The decision this week by Tokyo-based industrial conglomerate Marubeni to step away from any future role in developing coal-fired power plants is a signature moment that almost certainly signals that “other industrial behemoths will follow,” according to an assessment by the Institute for Energy Economics and Financial Analysis (IEEFA).
Marubeni, until now one of the world’s biggest coal plant developers, announced as a “general principle” that it “will no longer enter into any new coal-fired power projects,” IEEFA reports. The announcement “recognizes climate risk as a threat to Marubeni’s business and shareholders and states that—as a result—the company will begin the process of pulling out of coal-fired power generation, with a target to halve its coal-fired power capacity by 2030.”
The company is also setting out to double the share of renewable energy in its generation mix, to 20%, by 2023. IEEFA takes credit for recommended precisely that decision in a report it issued in July, adding that Marubeni’s decision will trigger “intense boardroom discussions” for Asian giants like steelmaker POSCO and the Korea Electric Power Corporation (KEPCO), both based in South Korea.

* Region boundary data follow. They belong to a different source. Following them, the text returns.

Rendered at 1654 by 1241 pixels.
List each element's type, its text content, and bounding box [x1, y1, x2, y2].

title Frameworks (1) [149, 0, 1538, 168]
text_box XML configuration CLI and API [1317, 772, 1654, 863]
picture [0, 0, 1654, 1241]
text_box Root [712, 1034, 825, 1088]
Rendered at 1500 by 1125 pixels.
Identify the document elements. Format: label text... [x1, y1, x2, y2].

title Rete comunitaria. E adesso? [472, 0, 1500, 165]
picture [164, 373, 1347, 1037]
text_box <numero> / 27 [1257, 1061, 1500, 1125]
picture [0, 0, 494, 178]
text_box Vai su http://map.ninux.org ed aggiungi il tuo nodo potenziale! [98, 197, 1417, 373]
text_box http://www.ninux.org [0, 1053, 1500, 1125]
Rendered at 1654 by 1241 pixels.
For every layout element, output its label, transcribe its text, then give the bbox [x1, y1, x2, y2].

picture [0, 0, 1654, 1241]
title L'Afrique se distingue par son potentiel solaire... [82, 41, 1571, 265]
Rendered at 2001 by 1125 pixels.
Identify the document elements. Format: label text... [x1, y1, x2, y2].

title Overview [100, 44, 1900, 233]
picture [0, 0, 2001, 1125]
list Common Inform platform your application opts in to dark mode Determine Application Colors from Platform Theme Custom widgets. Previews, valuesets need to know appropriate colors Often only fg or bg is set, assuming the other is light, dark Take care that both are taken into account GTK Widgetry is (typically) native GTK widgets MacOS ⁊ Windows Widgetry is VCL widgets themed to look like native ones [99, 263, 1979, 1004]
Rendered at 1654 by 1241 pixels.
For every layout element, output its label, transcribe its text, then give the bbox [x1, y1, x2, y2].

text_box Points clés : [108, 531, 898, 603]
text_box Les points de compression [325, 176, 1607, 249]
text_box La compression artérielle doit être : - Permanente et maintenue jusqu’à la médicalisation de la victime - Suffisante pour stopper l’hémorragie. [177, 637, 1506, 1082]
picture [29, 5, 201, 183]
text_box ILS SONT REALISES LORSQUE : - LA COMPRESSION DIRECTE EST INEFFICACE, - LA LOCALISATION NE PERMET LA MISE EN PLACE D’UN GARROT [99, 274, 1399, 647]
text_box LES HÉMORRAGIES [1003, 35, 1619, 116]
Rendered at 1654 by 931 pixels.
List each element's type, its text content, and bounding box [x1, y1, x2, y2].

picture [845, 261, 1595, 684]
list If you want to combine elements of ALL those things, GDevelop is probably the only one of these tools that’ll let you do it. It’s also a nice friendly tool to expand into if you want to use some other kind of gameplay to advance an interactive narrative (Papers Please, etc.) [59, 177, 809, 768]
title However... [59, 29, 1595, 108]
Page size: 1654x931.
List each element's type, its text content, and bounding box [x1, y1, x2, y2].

“Marubeni rather vaguely states that it might consider participating in ultra-supercritical coal projects in rare cases going forward, but its new policy rules out further development of some of its current projects due to the use of outdated supercritical and subcritical technology,” IEEFA states. And “even new projects designed to use ultra-supercritical coal power, like the Cirebon expansion in Indonesia, have now been thrown into jeopardy with Marubeni’s move.”
A decisive factor, adds IEEFA energy finance analyst Simon Nicholas, is the growing prominence of renewable energy alternatives. Those power sources “are already at grid parity or are cheaper than new ultra-supercritical coal-fired power, they can come online five times faster, they have 100% emission reductions relative to ‘clean coal,’ they conform to Paris Agreement carbon dioxide commitments, and they can get financing—unlike new coal-fired power plants.”